Brett McGurk, the senior White House Middle East official, last month set out a “Biden doctrine” for the region. It is based on partnerships, deterrence, diplomacy, integration, and values. Best you read it yourself. It is blessedly short and clear.

Jonathan Lord, formerly Iraq director at the Defense Department and now at the Center for New American Security, has taken Brett to task for ignoring both Syria and Iraq, where the US still has a few thousand troops doing counter-terrorism work. In fact, McGurk never mentions terrorism, the threat on which he worked for many years.

What else isn’t mentioned

Those are glaring omissions, but not the only ones. As Lord notes, McGurk says little about economic issues. He omits oil entirely, though he mentions freedom of navigation. It is hard to imagine the US would be concerned with the Middle East if there were no oil there. He fails to note the growing geopolitical competition in the region with Russia and China. Brett ignores the more than 18,000 deployed US troops in Turkey, Qatar, the United Arab Emirates, Bahrain, and Saudi Arabia.

He forgets the Palestinians entirely, as well as the Kurds, with whom the US is allied in Syria. There is not a word about the disastrous state of Lebanon and Hizbollah’s role there, though he boasts about Beirut’s maritime boundary agreement with Israel. He ignores the plight of women in much of the region.

McGurk also fails to note the contradictions among his five principles. He acknowledges the main tension between values and partnerships with autocrats. But he ignores the current and growing tensions on human rights issues with Israel, as well as the more traditional ones with Egypt, Saudi Arabia, and the UAE. What do the five principles tell us to do about the UAE and possibly Saudi Arabia reestablishing diplomatic relations with Syria? There are also problems reconciling diplomacy and deterrence.

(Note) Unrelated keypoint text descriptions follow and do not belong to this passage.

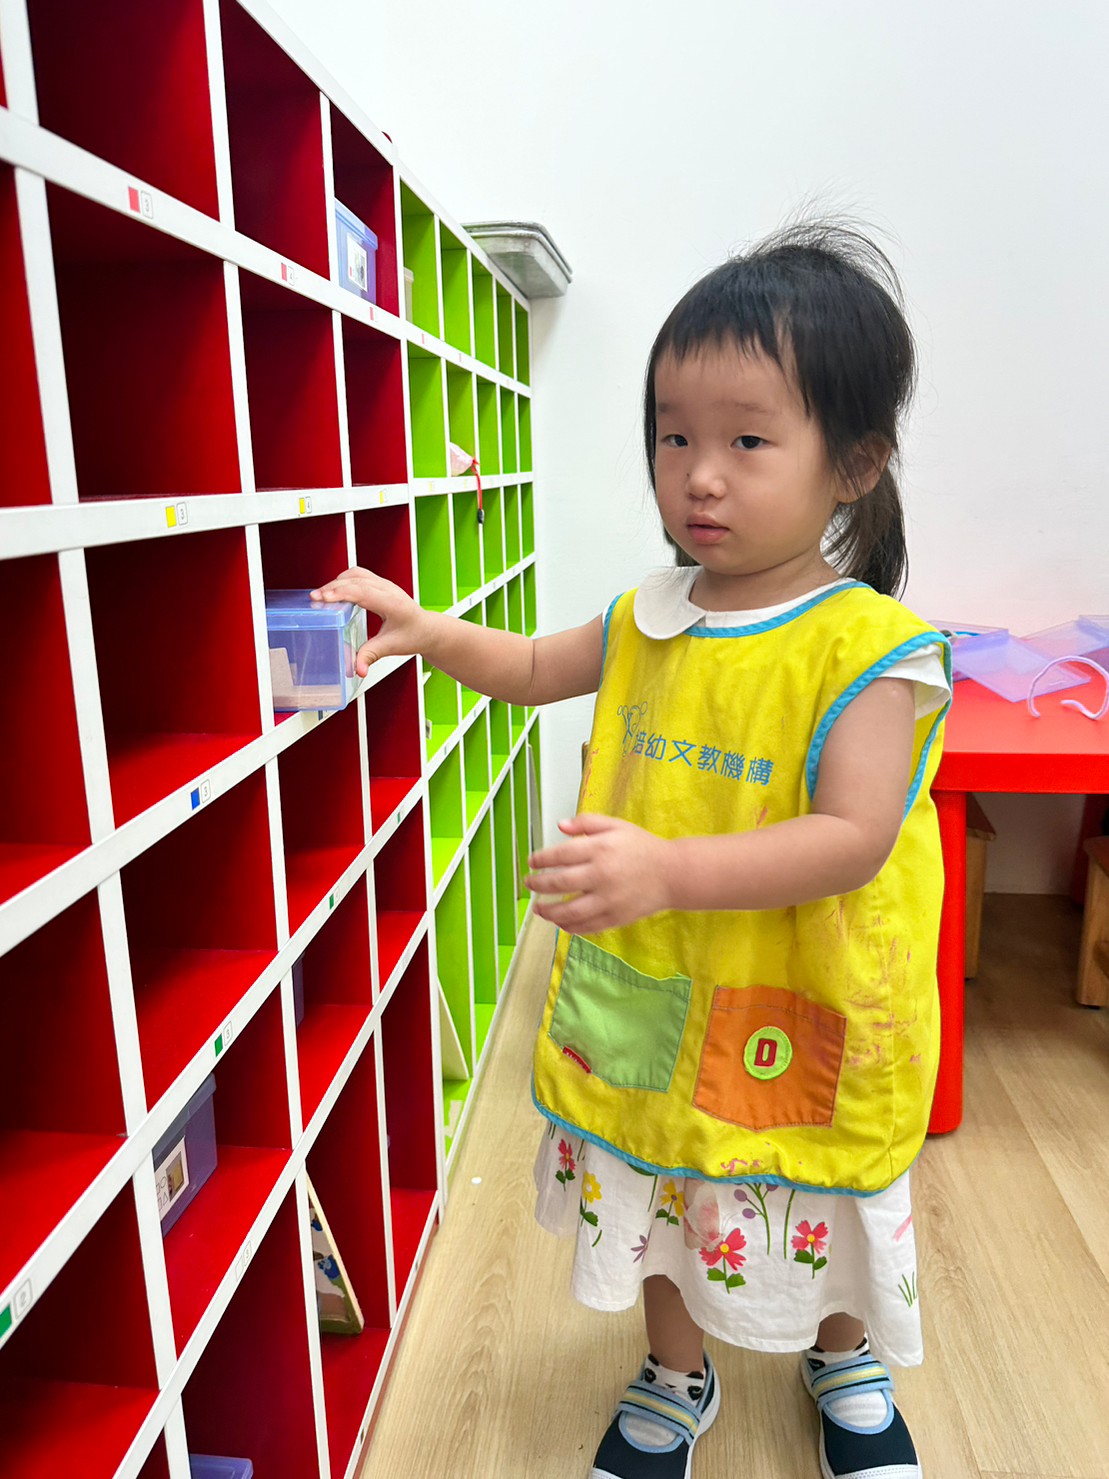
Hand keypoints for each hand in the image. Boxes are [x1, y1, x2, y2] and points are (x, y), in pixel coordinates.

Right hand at [311, 567, 432, 676]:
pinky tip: (334, 592)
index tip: (323, 598)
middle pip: (356, 580)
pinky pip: (359, 575)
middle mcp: (388, 589)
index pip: (363, 591)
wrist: (427, 629)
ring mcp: (385, 584)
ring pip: (356, 574)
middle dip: (333, 588)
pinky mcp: (380, 584)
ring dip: (337, 582)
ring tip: (321, 596)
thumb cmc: (413, 636)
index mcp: (392, 603)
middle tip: (314, 599)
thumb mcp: (392, 647)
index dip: (341, 593)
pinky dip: (344, 581)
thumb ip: (371, 656)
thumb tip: (357, 670)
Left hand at [525, 814, 671, 932]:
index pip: (560, 855)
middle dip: (538, 885)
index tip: (531, 862)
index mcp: (601, 849)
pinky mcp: (615, 918)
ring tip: (538, 908)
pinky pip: (585, 926)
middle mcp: (601, 875)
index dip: (541, 860)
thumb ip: (587, 823)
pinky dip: (569, 926)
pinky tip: (560, 922)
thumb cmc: (642, 847)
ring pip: (568, 911)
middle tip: (529, 884)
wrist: (673, 874)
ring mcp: (608, 900)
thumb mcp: (616, 826)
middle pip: (559, 883)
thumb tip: (559, 825)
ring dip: (548, 912)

The US has essentially abandoned the former for the latter when it comes to Iran. And there are obstacles to integration arising from human rights, like the Saudi refusal to recognize Israel without real progress on creating a Palestinian state.

Iran, Iran, Iran

Brett is clever. I imagine he would reply to this critique that it is about time we had a Middle East policy focused on partnerships rather than oil, the Palestinians, or competition with Russia and China. He might also claim that it is obvious US troops are in the Middle East for deterrence purposes, against both terrorism and Iran. He would be correct to say that any discussion of economic and social issues requires more time and space than this short presentation allowed.

But there is no excuse for many of the other omissions. They reflect prioritization, not ignorance. Brett knows the the current Israeli government is a threat to its already ethnically-limited democracy. He knows Iraq is drifting away from the US, Syria is a drug-exporting nightmare, and Lebanon is in a downward spiral. The Biden Administration has simply decided to ignore these developments and focus on whatever will help the US confront Iran. That is the real purpose of four of the five principles: partnerships, deterrence, diplomacy, and integration. Values play a distinctly secondary role.

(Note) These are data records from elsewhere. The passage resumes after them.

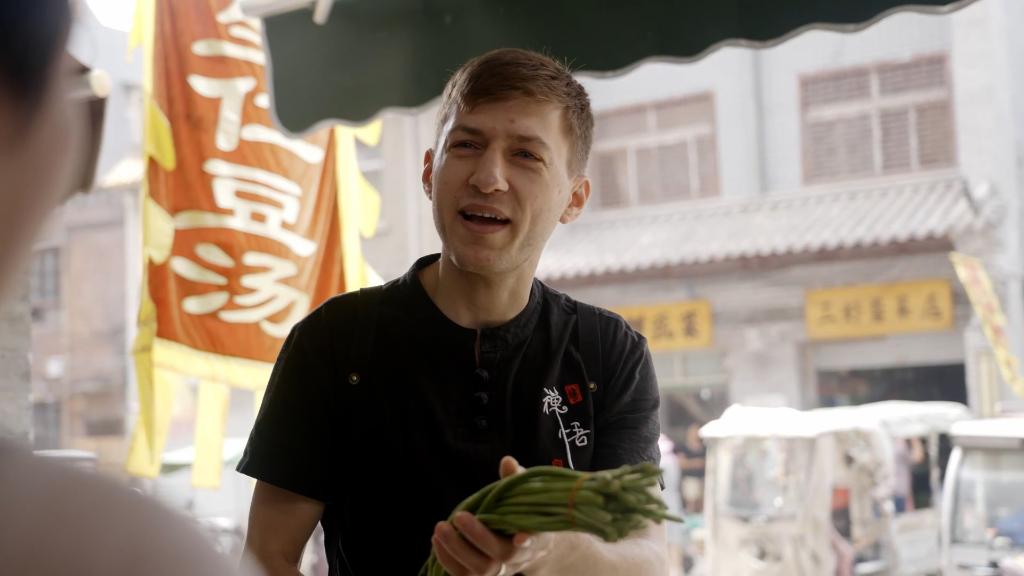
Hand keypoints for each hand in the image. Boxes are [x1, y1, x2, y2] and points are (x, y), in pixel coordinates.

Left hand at [432, 456, 552, 575]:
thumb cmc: (522, 509)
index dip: (528, 540)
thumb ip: (515, 479)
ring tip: (440, 529)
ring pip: (481, 570)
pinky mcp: (482, 575)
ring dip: (457, 550)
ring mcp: (501, 569)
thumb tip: (507, 462)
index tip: (519, 537)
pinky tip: (436, 541)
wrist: (523, 539)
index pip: (535, 541)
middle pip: (501, 556)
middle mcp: (520, 557)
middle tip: (458, 517)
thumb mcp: (523, 492)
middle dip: (478, 537)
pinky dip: (447, 560)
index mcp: (537, 535)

If that’s what it’s about, say so

Iran’s role in Yemen, Iraq, Syria, Lebanon, and with Hizbollah more than justifies priority treatment. Moreover Tehran’s increasingly successful nuclear program could ignite an arms race in the region. Turkey’s President Erdogan and Saudi Arabia’s Crown Prince Mohammed bin Salman have explicitly stated they will not stand idly by if Iran gets nuclear weapons. That could put the US in an awkward situation, as it would increase the need for security guarantees and make criticism of human rights behavior impossible.

If it’s all about Iran, say so. Don’t hide it behind five nice principles. Then we can debate whether you’ve got the priorities right.